▸ **Task prompt**
Copy out every line of text in the records below, character for character, keeping the original line breaks.

--- Material to process Enclosed Below ---

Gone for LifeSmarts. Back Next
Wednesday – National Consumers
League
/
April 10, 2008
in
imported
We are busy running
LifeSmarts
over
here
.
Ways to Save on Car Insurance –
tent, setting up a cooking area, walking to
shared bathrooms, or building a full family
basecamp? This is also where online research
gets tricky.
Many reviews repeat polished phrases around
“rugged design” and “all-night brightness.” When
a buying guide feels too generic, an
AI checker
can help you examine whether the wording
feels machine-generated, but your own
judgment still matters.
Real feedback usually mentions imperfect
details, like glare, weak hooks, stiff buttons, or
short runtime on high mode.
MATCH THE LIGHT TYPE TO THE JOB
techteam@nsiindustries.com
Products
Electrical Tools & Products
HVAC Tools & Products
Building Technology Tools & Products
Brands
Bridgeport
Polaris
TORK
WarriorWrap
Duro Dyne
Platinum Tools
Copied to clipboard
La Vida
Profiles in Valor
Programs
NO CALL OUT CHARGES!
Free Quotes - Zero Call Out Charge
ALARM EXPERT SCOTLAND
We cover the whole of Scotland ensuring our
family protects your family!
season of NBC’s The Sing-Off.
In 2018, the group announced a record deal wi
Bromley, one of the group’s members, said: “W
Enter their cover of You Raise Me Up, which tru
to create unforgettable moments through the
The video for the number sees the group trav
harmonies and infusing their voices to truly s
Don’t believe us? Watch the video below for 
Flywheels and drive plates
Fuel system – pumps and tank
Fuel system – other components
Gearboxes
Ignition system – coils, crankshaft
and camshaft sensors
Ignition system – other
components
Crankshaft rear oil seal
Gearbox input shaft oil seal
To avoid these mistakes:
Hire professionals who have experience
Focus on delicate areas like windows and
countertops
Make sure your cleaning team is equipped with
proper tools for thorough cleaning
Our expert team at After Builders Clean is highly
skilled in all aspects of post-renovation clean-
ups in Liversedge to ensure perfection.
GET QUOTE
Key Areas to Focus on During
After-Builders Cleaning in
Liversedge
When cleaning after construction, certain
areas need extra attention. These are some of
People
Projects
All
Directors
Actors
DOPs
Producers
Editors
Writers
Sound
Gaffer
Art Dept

--- End of Enclosed Material to process ---

▸ **Exercise solution**
Gone for LifeSmarts. Back Next
Wednesday – National Consumers
League
/
April 10, 2008
in
imported
We are busy running
LifeSmarts
over
here
.
Ways to Save on Car Insurance –
tent, setting up a cooking area, walking to
shared bathrooms, or building a full family
basecamp? This is also where online research
gets tricky.
Many reviews repeat polished phrases around
“rugged design” and “all-night brightness.” When
a buying guide feels too generic, an
AI checker
can help you examine whether the wording
feels machine-generated, but your own
judgment still matters.
Real feedback usually mentions imperfect
details, like glare, weak hooks, stiff buttons, or
short runtime on high mode.
MATCH THE LIGHT TYPE TO THE JOB
techteam@nsiindustries.com
Products
Electrical Tools & Products
HVAC Tools & Products
Building Technology Tools & Products
Brands
Bridgeport
Polaris
TORK
WarriorWrap
Duro Dyne
Platinum Tools
Copied to clipboard
La Vida
Profiles in Valor
Programs
NO CALL OUT CHARGES!
Free Quotes - Zero Call Out Charge
ALARM EXPERT SCOTLAND
We cover the whole of Scotland ensuring our
family protects your family!
season of NBC’s The Sing-Off.
In 2018, the group announced a record deal wi
Bromley, one of the group’s members, said: “W
Enter their cover of You Raise Me Up, which tru
to create unforgettable moments through the
The video for the number sees the group trav
harmonies and infusing their voices to truly s
Don’t believe us? Watch the video below for 
Flywheels and drive plates
Fuel system – pumps and tank
Fuel system – other components
Gearboxes
Ignition system – coils, crankshaft
and camshaft sensors
Ignition system – other
components
Crankshaft rear oil seal
Gearbox input shaft oil seal
To avoid these mistakes:
Hire professionals who have experience
Focus on delicate areas like windows and
countertops
Make sure your cleaning team is equipped with
proper tools for thorough cleaning
Our expert team at After Builders Clean is highly
skilled in all aspects of post-renovation clean-
ups in Liversedge to ensure perfection.
GET QUOTE
Key Areas to Focus on During
After-Builders Cleaning in
Liversedge
When cleaning after construction, certain
areas need extra attention. These are some of
People
Projects
All
Directors
Actors
DOPs
Producers
Editors
Writers
Sound
Gaffer
Art Dept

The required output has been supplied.